Selected excerpt
[Start of section]

A study on the IMF’s December 2025 Technical Assistance Report on Luxembourg’s pension projections offers a detailed examination of how reliably the country has been forecasting the financial future of its public pension system. Prepared by the International Monetary Fund’s Fiscal Affairs Department in cooperation with Luxembourg’s General Inspectorate of Social Security (IGSS), the national statistical institute STATEC, and within the EU framework coordinated by the Ageing Working Group (AWG), the report reflects a collaborative, evidence-based effort to assess pension sustainability. Commissioned by the Luxembourg authorities, it combines budget data, actuarial modeling, and international benchmarking to evaluate both short-term accuracy and long-term risks.
The IMF finds that Luxembourg’s short- and medium-term pension projections have performed well by international standards. Since 2016, one-year-ahead projections of the pension fund balance have deviated from actual outcomes by an average of just 0.04 percent of GDP. Forecast errors widened during exceptional shocks, notably the COVID-19 pandemic and the inflation surge following Russia’s invasion of Ukraine, but these disruptions affected pension systems across Europe. Overall, the IMF concludes that Luxembourg’s forecasting framework has remained robust, even during periods of extreme uncertainty, and continues to provide a credible basis for fiscal planning.
Revenue forecasts as the main source of error
Most projection errors stem from the revenue side rather than from pension spending. The report highlights a persistent underestimation of the average real contribution per employee, particularly during the high-inflation years of 2022 and 2023. This reflects the structural difficulty of forecasting wages and contributions in Luxembourg’s system, where wages, pensions, and the minimum wage are automatically indexed to inflation. Errors in predicting the number of contributors also played a role during the pandemic, when cross-border employment became unusually volatile. By contrast, expenditure forecasts were comparatively stable, with overestimations of pensioner numbers often offset by underestimations of average pension levels.
When compared with Germany, France, and Belgium, Luxembourg’s pension projections perform at least as well as those of its peers. Overall balance forecasts are less biased than Germany’s and broadly comparable to France’s. However, the IMF stresses that Luxembourg’s strong indexation mechanisms make its projections more sensitive to inflation surprises than systems where wage and pension adjustments are delayed or only partial. This institutional feature explains why forecast deviations can appear larger during inflationary episodes, even when the underlying methodology is sound.
Long-term outlook: stable signals, rising pressure
The report’s long-term analysis, based on a customized ILO cohort model implemented in the LIAM2 environment, shows that while projection results have shifted across vintages, the timing of key stress points has remained relatively stable. Estimates of when pension reserves will be fully depleted have moved by only two years since 2016, while the trigger for legally mandated contribution increases has consistently been placed in the late 2030s. Recent updates bring these milestones slightly closer, largely due to weaker employment growth assumptions rather than methodological pessimism. The IMF also finds that conservative assumptions about investment returns have only a limited effect on these outcomes; even higher returns would delay critical events by just a few years.

[End of section]

Tasks for this exercise
a) Translate this sentence from the text on Luxembourg's pension projections into Spanish: "Most projection errors stem from the revenue side rather than from pension spending."
b) Answer these questions using the text on Luxembourg's pension projections:
(i) Since 2016, by what average amount have one-year-ahead projections of the pension fund balance deviated from actual outcomes?
(ii) Which three countries are Luxembourg's pension projections compared with?
(iii) In which environment was the customized ILO cohort model implemented?
c) Print the part of the text on Luxembourg's pension projections from "When compared with" to "methodology is sound.".
The records have no connection to the text on Luxembourg's pension projections.

Extracted material

[Start of section]

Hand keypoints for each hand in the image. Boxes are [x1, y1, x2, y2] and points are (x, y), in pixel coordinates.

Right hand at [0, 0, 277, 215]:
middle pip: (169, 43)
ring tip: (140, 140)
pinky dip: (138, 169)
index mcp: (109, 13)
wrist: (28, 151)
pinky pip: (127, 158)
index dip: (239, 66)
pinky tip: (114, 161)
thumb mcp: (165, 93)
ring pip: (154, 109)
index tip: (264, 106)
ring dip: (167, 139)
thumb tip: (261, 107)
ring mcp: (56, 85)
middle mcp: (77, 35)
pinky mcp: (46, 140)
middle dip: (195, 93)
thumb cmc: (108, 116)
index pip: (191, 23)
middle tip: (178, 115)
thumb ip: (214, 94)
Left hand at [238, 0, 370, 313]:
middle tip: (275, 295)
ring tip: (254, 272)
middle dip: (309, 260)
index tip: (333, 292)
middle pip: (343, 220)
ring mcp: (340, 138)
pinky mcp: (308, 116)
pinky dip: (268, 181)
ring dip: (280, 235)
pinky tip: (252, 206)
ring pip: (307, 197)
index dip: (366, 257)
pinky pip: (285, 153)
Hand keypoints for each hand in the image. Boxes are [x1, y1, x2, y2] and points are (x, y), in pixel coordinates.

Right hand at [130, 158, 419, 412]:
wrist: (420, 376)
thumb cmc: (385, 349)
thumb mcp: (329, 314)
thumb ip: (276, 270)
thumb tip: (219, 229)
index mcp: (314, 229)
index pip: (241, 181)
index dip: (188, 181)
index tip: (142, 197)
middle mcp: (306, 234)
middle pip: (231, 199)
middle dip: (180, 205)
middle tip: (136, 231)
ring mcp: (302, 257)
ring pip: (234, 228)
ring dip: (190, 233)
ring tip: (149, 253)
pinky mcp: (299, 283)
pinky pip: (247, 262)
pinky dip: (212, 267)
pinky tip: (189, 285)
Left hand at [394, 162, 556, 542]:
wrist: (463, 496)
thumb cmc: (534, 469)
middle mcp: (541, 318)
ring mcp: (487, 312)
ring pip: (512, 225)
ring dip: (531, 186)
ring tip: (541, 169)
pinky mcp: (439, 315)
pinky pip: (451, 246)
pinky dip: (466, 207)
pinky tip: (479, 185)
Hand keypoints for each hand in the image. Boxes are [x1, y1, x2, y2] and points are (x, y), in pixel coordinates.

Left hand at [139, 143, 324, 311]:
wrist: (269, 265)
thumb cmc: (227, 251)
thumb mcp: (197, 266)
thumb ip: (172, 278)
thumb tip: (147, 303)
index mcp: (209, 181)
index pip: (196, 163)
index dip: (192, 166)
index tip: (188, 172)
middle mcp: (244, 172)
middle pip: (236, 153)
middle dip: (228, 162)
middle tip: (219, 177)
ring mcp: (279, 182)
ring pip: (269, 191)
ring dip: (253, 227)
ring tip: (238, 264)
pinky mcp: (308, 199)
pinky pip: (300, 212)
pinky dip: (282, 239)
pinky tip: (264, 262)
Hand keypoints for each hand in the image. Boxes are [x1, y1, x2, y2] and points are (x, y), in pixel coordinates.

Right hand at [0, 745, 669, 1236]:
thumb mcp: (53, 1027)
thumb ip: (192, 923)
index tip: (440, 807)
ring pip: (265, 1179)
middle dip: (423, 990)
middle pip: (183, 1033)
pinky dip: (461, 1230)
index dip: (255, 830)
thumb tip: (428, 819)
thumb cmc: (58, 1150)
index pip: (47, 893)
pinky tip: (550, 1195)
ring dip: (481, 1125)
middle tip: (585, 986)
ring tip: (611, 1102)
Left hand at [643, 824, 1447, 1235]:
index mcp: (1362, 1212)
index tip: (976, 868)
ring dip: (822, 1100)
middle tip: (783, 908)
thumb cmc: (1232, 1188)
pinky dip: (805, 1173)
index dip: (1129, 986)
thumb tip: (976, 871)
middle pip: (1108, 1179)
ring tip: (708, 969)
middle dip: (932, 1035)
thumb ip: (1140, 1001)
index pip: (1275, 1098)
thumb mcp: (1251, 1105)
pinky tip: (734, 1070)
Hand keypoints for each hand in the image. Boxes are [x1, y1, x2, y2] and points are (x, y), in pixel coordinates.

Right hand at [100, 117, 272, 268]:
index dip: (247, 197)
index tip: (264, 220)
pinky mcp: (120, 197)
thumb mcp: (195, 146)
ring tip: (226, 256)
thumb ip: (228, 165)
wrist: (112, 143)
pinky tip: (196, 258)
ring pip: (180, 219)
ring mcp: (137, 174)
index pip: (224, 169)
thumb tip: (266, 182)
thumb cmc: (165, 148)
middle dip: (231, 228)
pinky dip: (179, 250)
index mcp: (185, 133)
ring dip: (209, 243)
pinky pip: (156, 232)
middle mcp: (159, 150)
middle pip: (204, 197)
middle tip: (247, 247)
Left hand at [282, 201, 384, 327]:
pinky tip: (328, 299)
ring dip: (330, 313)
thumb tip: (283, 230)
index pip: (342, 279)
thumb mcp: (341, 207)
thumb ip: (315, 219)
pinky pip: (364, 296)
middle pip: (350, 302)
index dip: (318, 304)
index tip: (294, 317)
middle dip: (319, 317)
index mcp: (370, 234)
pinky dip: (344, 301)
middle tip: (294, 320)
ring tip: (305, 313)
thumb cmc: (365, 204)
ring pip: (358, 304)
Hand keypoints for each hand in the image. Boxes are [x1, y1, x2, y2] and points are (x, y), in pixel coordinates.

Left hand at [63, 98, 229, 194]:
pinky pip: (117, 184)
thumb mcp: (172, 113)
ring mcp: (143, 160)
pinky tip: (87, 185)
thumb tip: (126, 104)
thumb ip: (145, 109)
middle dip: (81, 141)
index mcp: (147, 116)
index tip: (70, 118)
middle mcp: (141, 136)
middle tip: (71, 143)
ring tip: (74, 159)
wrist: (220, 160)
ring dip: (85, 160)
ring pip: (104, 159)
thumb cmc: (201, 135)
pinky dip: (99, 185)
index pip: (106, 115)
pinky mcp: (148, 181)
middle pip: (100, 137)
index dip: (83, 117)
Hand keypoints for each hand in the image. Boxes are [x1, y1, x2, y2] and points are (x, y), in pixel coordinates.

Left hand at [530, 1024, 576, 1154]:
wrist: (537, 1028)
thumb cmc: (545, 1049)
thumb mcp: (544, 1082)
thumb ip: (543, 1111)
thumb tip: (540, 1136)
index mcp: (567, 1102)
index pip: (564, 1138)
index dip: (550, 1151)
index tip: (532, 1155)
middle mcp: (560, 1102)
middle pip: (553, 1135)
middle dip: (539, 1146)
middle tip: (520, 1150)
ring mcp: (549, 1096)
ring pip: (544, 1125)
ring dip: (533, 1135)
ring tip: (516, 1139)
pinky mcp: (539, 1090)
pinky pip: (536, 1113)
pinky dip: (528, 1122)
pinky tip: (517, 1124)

[End of section]

Responses per task
a) La mayoría de los errores de proyección provienen del lado de los ingresos y no del gasto en pensiones.

b)
(i) 0.04 percent of GDP
(ii) Germany, France, and Belgium
(iii) LIAM2

c)
When compared with Germany, France, and Belgium, Luxembourg’s pension projections perform at least as well as those of its peers. Overall balance forecasts are less biased than Germany’s and broadly comparable to France’s. However, the IMF stresses that Luxembourg’s strong indexation mechanisms make its projections more sensitive to inflation surprises than systems where wage and pension adjustments are delayed or only partial. This institutional feature explains why forecast deviations can appear larger during inflationary episodes, even when the underlying methodology is sound.